22 Mai 2019 12:45
Sharon Tate (1943-1969) é uma figura trágica do imaginário de Hollywood. Em poucos anos, impôs-se como imagem revivalista de um certo "glamour" da idade de ouro, de alguma maneira reinventado para a ligeireza festiva da sociedade americana dos anos 60.
A apoteose de tudo isso ficaria inscrita no admirável "Por Favor, Não me Morda o Pescoço" (1967), sátira aos clássicos filmes de vampiros, realizada por Roman Polanski, com quem se casou em 1968. Morreu aos 26 anos, a 9 de Agosto de 1969, assassinada por membros da ‘Família Manson’, uma seita extremamente violenta liderada por Charles Manson (1934-2017).
O novo filme de Quentin Tarantino, "Once Upon a Time… in Hollywood", é uma evocação dos tempos de Sharon Tate, desembocando, precisamente, na noite da sua morte. O mínimo que se pode dizer (e importa não dizer muito, tal como solicitado por um pedido oficial de Tarantino, lido na projecção de imprensa do filme em Cannes) é que estamos perante uma tocante evocação cinéfila, em que a precisão dos detalhes históricos não exclui, antes convoca, a vertigem e o maravilhamento da fábula — era uma vez…
Digamos, para simplificar, que entramos nesse momento de transição de Hollywood — em permanente cruzamento com a proliferação das ficções televisivas — através de duas singularíssimas personagens: Rick Dalton, estrela algo decadente de "westerns" do pequeno ecrã, e Cliff Booth, seu "duplo" nas cenas de acção e fiel amigo.
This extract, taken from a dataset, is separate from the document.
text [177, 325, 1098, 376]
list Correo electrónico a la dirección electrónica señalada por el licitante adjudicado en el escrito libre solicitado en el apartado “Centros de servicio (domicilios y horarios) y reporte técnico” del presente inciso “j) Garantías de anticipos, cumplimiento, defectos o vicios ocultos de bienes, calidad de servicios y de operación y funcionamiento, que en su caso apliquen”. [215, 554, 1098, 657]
Acontece que Dalton é vizinho da mansão do casal Polanski…
Tal como noutros títulos da filmografia de Tarantino (será inevitável citar "Pulp Fiction", Palma de Ouro de Cannes há exactamente 25 anos), viajamos pelo interior do filme como quem redescobre o património mitológico e iconográfico dos géneros clássicos, do "western" ao "thriller" — da evocação realista à mágica transfiguração permitida por imagens e sons (incluindo, claro, as canções da época).
Leonardo DiCaprio e Brad Pitt são admiráveis de rigor e ironia na interpretação de Dalton e Booth, respectivamente, enquanto Margot Robbie compõe uma maravilhosa Sharon Tate, dir-se-ia resgatada do inferno, celebrando a alegria paradisíaca de um tempo, afinal, paradoxalmente habitado por muitos fantasmas. "Once Upon a Time… in Hollywood" é um daqueles objectos capazes de nos fazer sentir que o cinema, sendo um espectáculo, é também o mais belo dos países tocados pelo gosto da liberdade.